Dunn said the group included Dan Lincoln, convention bureau president and CEO;State Rep. Alicia Reece, president of the Ohio Legislative Black Caucus; former Cincinnati Police Chief Jeffrey Blackwell; Hamilton County Municipal Court Judge Tyrone Yates; Sean Rugless, former president and CEO of the Greater Cincinnati and Northern Kentucky African-American Chamber of Commerce, and Ishton Morton, former president of the Cincinnati chapter of the NAACP.

Richardson, a vice president of the Laborers’ International Union of North America, said he played a supporting role for the group as a representative of the Ohio NAACP, which also was represented by Sybil Edwards-McNabb, president of the organization’s Ohio conference.

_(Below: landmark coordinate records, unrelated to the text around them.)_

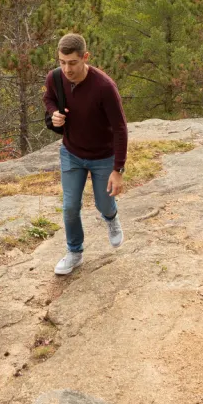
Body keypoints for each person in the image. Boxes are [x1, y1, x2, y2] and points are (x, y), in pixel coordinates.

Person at [43, 33, 128, 275]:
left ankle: (111, 218)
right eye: (62, 62)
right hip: (72, 153)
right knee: (70, 206)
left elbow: (121, 129)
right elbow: (49, 98)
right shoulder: (55, 78)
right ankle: (74, 252)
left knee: (104, 202)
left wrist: (118, 169)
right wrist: (54, 113)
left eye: (72, 62)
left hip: (103, 156)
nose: (66, 69)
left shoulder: (104, 87)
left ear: (85, 57)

Yet another factor that proved to be important to the NAACP was the willingness of major corporations to help sponsor the event by underwriting some of the costs.

Procter & Gamble, for example, volunteered to be the lead sponsor for the host committee, Dunn said. 

Cincinnati Mayor John Cranley will host a reception for some of the NAACP’s top officials, deliver welcoming remarks and attend the banquet that will honor retired U.S. Court of Appeals Judge Nathaniel R. Jones, whom Cranley described as “one of my heroes.”

Cranley made it clear that he believes the presence of the NAACP in Cincinnati while Cleveland hosts the Republican National Convention, which opens July 18, will draw plenty of attention to the cities and the state.

“There is a heightened focus on civil rights issues nationally,” Cranley said when asked about the significance of bringing the convention to Cincinnati. “We went through a major crisis in 2001 and we came out with the collaborative, which is widely held up as a role model on these issues.

“And I believe that helped us land the NAACP in 2008…the fact that they’re coming back in two presidential years — (President) Obama in 2008 and Hillary (Clinton) this year — is pretty incredible to get the NAACP during two major presidential elections….

“I think it’s not the only reason (the NAACP chose Cincinnati) but I think it’s part of the reason why we were selected because we had tried to make the city better and a role model for police-community relations,” the mayor said.

During U.S. Attorney General Loretta Lynch’s visit to Cincinnati in May of 2015, the mayor said Lynch strongly endorsed the city’s approach to mending tattered police-community relations.

“I certainly think that having the NAACP come here twice in eight years is a sign that they believe that this is a welcoming place that’s committed to racial justice,” Cranley said.